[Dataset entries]
*** Block opens ***

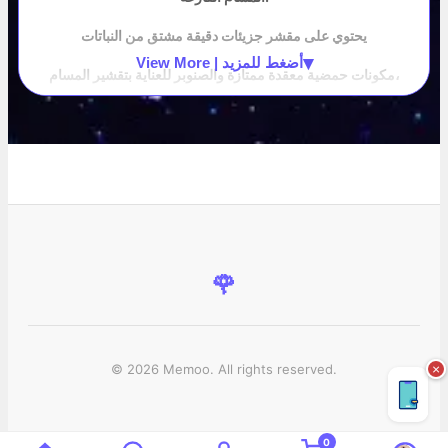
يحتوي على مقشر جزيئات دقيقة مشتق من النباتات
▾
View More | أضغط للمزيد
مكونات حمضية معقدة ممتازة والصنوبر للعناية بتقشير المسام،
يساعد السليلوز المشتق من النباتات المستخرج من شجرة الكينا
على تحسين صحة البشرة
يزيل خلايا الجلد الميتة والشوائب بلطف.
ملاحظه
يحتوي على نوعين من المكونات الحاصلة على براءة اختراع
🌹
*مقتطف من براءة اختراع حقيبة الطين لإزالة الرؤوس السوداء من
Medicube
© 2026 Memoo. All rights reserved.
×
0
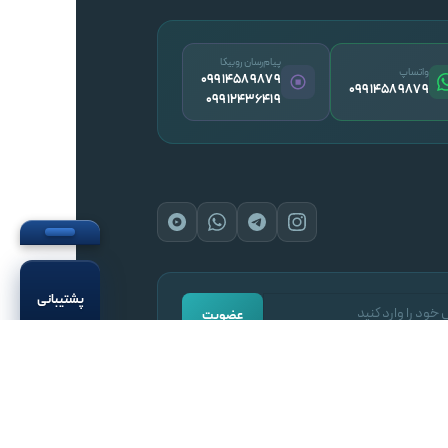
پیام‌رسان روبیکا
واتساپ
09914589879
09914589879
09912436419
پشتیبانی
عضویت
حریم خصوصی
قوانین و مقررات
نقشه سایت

*** Block closes ***

What you have to do:
Please copy exactly the lines from the one containing "الرؤوس السوداء من" through the last line of the records, both ends included, and leave out any pictures.

Solved problem:
*مقتطف من براءة اختراع حقيبة الطين لإزالة الرؤوس السوداء من
Medicube
© 2026 Memoo. All rights reserved.
×
0
پیام‌رسان روبیکا
واتساپ
09914589879
09914589879
09912436419
پشتیبانی
عضویت
حریم خصوصی
قوانین و مقررات
نقشه سایت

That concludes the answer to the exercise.